Ниночкина уклончивость не сулит ничего хорошего. Но лучше не допытываться: предчувствие подсказывает Маэстро — очередная неприятность. Не гнусной ли памяти Аполлон Тигранович, пресловутый гитарный деятель, вновь дал о себе знать? Маэстро возводит глаза к портрету Бетховена. Будет ли конец наказаниям? Ему, чудотворцу всего, что празднично, самому на праздник выйти не с кем!.. Можно ли существовать в мире, гармонию которого постоянно стремятся разрушить: то дубина вахтерша, то сумасшедшая полковница, теперь Иван Лазаревич… «Вот возьму и грохнусь оземь и голову вымозжу каменным Невским».

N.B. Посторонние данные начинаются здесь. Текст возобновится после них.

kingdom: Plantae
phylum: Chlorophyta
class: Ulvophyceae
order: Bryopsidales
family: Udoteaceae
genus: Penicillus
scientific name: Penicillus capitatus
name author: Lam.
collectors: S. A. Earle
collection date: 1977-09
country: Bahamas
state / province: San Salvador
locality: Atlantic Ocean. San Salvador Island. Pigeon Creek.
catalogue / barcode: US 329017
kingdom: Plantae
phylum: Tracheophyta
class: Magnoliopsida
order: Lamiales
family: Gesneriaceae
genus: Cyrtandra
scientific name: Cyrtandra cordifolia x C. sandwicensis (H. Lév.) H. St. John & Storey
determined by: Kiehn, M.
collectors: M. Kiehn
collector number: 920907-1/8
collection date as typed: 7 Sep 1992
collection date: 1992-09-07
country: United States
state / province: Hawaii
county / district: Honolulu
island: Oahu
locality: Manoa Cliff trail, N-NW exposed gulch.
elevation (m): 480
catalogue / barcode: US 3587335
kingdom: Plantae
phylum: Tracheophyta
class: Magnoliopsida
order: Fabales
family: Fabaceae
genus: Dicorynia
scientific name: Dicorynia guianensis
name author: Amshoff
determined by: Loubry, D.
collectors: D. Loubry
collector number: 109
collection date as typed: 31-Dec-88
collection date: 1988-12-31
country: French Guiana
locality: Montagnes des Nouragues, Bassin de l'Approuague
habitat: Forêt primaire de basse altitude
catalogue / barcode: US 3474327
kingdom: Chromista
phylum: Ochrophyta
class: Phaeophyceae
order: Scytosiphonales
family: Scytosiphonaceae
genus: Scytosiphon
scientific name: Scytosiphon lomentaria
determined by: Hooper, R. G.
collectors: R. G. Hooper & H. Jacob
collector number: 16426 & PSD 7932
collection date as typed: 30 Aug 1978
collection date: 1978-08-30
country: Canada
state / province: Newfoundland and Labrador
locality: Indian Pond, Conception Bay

О чем Маэстро переговорил с Бетховеном, неизвестно, но через минуту он таинственно вопрошает:
— А вы знаете, кто прислал Людвигу ван нотную запись ростовского колокольного звона? — И, улыбаясь, как заговорщик, шепотом сообщает: — Это останется нашей с ним тайной.
V
— Мой дед Федор Федорович квартировал на Тверской, в старинном особняке… от него камня на камне не осталось, потом перебрался на Кудринку… угол Садовой и Качалова, этот дом и сейчас стоит, как раз напротив особняка нашего Торквемады… Естественно, злодей был тогда в фаворе, творил, что хотел, но мы-то ничего этого не ведали. Дед служил себе в театре, на хорошем счету, главный режиссер и так далее, естественно, избытком времени не располагал, а для души холил кота. Да-а, роскошного, огромного, с дымчатой шерстью… глаз с поволокой. Спокойствие, благородство, добрый нрав — все при нем. Дед величал его «батюшка кот» и никому даже гладить его не позволял. Слышишь, детка, я тебе говорю… Ведь ты у нас известный друг животных.